No Socorrão I, pacientes e acompanhantes se confundem em meio aos péssimos serviços médico-hospitalares
Mas os problema mais flagrantes, sem
dúvida, são a falta de leitos e de médicos-cirurgiões para atender toda a demanda do Estado que deságua
em São Luís. Somados estes problemas à má gestão dos recursos, pacientes levam dezenas de dias, até meses, amontoados nos corredores dos hospitais, aguardando desesperadamente por um atendimento que parece que nunca virá, diante da falta de informações concretas sobre se e quando haverá procedimentos cirúrgicos. E a fila de espera só aumenta a cada dia.

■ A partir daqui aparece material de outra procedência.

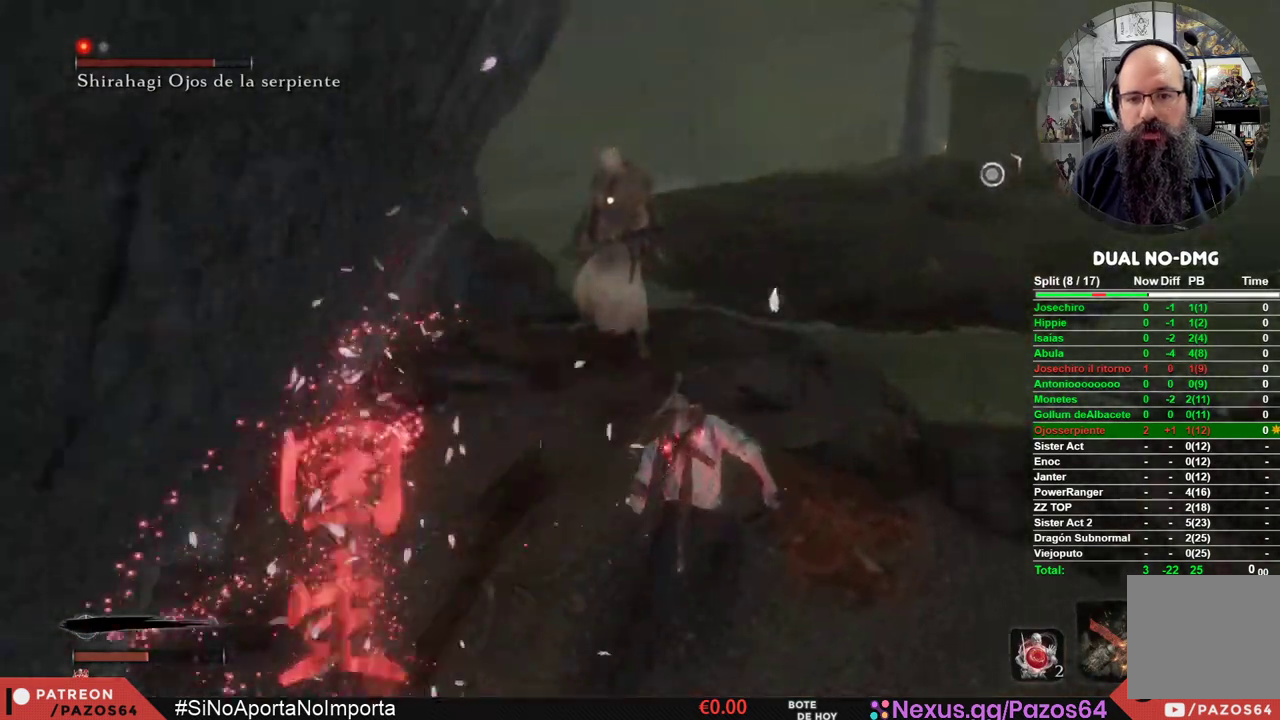
{"buttons": ["L1", "R1"], "left_stick": "center", "right_stick": "center", "events": [[117, "L1", "down"], [133, "R1", "down"], [283, "left_stick", "center"]]}
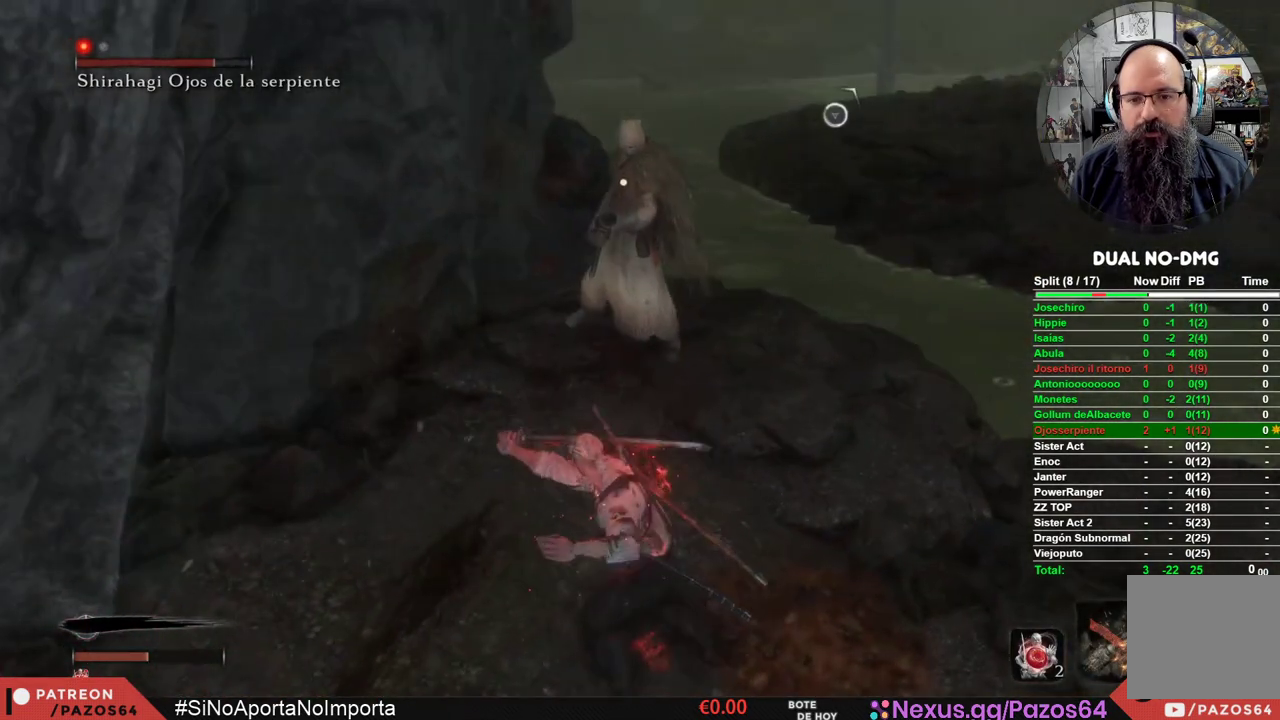
{"buttons": ["L1", "R1"], "left_stick": "center", "right_stick": "center", "events": []}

Por isso, os corredores dos Socorrões, conforme
mostrado no Globo Repórter, são verdadeiros "campos de batalha num cenário
de guerra", onde pacientes se confundem com acompanhantes, devido às
condições degradantes e ao tratamento desumano a que são submetidos.
Enquanto os responsáveis pela gestão
dos recursos públicos destinados à Saúde no Maranhão, principalmente
representantes da Prefeitura de São Luís e do Governo do Estado, não se derem
as mãos, colocarem uma pedra em cima desse "jogo de empurra" e
procurarem suprimir suas diferenças e disputas políticas em prol da melhoria do
povo convalescente nos hospitais, cada um assumindo as responsabilidades que
lhe competem por Lei, as cenas de devastação da condição humana continuarão a
chocar e a fazer sofrer todos aqueles que dependem e sustentam com o suor dos
seus impostos os serviços públicos de Saúde.